** Opening Information supplied block **

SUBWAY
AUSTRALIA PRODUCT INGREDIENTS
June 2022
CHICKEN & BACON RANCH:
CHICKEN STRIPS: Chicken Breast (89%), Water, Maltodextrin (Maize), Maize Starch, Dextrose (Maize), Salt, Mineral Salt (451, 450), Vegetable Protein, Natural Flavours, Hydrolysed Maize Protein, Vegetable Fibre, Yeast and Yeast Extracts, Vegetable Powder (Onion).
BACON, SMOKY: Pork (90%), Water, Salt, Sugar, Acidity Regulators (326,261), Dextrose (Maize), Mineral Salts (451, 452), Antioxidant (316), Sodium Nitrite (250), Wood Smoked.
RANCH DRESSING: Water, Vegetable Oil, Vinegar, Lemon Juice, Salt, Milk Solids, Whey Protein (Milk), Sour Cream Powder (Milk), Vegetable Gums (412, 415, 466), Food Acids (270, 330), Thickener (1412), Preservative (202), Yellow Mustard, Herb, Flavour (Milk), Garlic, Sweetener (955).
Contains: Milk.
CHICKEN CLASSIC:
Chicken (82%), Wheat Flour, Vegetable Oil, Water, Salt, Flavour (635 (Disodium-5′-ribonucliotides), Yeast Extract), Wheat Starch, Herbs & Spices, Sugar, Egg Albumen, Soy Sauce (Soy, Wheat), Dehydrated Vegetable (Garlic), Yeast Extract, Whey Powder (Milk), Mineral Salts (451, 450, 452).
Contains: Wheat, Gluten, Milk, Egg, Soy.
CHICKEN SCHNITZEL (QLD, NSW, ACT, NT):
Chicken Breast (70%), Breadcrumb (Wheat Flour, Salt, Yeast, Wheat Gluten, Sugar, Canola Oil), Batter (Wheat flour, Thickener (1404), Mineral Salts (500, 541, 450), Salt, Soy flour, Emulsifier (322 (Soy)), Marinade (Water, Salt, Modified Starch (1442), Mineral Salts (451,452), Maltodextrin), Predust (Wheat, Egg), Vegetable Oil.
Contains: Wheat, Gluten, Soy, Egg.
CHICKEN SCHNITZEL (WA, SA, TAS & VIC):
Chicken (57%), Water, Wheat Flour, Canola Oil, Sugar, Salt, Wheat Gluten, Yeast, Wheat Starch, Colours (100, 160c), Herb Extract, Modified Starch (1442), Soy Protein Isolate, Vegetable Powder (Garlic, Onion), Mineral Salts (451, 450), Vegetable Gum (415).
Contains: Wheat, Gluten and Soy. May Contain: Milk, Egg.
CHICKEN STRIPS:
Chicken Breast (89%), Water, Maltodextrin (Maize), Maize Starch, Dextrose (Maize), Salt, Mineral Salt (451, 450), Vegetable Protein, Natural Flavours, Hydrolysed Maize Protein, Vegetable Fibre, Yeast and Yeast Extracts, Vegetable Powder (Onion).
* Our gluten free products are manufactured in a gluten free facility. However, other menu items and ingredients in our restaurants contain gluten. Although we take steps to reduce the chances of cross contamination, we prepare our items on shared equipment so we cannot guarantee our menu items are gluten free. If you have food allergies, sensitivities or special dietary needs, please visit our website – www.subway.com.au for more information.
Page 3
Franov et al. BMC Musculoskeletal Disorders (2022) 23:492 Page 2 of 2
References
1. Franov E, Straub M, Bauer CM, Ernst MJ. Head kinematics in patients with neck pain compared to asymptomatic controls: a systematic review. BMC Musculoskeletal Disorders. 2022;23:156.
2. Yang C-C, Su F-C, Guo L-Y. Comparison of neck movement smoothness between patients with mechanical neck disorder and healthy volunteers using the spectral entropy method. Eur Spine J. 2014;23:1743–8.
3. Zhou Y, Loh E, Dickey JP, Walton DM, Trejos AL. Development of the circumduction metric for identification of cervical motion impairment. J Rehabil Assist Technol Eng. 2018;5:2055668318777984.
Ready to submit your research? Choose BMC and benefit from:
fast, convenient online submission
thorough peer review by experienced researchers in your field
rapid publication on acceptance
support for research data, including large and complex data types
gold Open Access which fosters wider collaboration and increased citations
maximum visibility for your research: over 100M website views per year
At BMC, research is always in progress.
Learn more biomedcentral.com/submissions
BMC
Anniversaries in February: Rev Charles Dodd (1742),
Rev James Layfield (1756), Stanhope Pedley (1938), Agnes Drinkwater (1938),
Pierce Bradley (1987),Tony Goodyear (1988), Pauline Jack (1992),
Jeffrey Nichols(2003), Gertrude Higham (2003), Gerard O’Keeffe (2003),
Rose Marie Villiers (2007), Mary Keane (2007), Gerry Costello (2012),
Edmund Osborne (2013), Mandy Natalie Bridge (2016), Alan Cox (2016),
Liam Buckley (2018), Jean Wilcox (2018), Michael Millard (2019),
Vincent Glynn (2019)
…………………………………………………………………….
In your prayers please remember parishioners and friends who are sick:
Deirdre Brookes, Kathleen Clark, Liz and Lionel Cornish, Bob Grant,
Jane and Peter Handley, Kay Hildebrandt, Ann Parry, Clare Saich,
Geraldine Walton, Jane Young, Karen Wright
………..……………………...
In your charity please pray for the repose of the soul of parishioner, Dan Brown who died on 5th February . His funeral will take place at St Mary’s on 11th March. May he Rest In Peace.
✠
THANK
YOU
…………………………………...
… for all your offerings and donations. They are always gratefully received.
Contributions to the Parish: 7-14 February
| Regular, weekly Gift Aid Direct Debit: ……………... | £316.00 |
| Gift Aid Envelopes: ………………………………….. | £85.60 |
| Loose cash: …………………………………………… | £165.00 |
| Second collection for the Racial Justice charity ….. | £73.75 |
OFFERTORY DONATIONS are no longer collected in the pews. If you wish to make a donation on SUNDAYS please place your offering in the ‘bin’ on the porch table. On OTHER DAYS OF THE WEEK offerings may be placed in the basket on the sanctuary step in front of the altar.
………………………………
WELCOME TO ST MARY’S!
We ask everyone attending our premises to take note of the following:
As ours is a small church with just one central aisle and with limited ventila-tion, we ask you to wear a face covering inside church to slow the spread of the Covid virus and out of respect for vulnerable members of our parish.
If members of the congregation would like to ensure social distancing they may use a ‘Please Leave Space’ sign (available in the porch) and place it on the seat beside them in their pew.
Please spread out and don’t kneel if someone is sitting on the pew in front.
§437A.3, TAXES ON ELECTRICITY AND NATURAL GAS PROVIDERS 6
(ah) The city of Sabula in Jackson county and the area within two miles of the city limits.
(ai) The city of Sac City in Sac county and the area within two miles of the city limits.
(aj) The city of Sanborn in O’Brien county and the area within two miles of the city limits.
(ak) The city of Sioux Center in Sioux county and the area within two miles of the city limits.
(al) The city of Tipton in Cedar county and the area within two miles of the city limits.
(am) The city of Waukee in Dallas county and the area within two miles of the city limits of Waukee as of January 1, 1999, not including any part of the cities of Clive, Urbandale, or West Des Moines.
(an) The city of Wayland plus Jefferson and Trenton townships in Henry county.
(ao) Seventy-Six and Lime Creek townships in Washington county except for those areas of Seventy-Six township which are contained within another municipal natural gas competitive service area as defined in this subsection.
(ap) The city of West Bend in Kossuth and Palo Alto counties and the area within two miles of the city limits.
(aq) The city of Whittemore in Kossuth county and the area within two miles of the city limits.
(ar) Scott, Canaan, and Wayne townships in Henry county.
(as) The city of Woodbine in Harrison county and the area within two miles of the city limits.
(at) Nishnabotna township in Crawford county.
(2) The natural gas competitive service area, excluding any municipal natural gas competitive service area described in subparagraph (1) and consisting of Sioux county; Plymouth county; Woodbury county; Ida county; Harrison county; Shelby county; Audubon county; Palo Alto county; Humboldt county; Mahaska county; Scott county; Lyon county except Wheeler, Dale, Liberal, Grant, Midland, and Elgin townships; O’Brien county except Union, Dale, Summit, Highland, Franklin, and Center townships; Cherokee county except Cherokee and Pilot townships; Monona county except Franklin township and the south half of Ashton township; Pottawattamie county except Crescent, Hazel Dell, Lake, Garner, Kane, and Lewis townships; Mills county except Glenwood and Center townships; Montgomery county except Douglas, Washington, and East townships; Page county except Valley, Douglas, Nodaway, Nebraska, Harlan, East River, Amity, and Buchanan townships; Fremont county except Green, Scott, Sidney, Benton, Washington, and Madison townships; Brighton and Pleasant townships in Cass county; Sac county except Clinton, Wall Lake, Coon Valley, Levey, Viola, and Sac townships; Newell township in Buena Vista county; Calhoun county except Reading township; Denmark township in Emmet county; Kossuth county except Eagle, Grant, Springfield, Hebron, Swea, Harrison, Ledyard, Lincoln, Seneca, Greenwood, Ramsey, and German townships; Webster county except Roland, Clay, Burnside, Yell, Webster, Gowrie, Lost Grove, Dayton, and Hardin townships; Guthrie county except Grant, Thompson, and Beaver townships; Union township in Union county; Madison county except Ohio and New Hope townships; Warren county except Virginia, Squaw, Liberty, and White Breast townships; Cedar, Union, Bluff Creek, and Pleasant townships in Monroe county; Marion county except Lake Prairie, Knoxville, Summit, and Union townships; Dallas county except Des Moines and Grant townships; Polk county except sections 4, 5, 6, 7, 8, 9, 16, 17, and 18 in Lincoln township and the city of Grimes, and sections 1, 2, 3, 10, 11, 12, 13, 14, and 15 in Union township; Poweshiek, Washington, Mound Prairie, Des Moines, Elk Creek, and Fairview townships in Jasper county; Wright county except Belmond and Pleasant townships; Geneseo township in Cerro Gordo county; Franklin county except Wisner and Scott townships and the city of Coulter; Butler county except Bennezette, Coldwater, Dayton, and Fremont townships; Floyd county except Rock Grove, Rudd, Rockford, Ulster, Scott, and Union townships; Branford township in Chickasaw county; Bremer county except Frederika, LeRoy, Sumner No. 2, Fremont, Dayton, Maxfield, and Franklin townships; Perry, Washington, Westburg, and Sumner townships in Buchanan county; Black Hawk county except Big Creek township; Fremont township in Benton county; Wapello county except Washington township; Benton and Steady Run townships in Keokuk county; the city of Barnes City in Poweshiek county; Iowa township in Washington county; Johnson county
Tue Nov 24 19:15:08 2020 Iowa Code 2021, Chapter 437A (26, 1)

** Closing Information supplied block **

Action item |
All that is wanted is the stretch of lines above from the one containing "We ask everyone" through the one containing "(ah) The city", duplicated exactly.

Answer |
We ask everyone attending our premises to take note of the following:
As ours is a small church with just one central aisle and with limited ventila-tion, we ask you to wear a face covering inside church to slow the spread of the Covid virus and out of respect for vulnerable members of our parish.
If members of the congregation would like to ensure social distancing they may use a ‘Please Leave Space’ sign (available in the porch) and place it on the seat beside them in their pew.
Please spread out and don’t kneel if someone is sitting on the pew in front.
§437A.3, TAXES ON ELECTRICITY AND NATURAL GAS PROVIDERS 6
(ah) The city of Sabula in Jackson county and the area within two miles of the city limits.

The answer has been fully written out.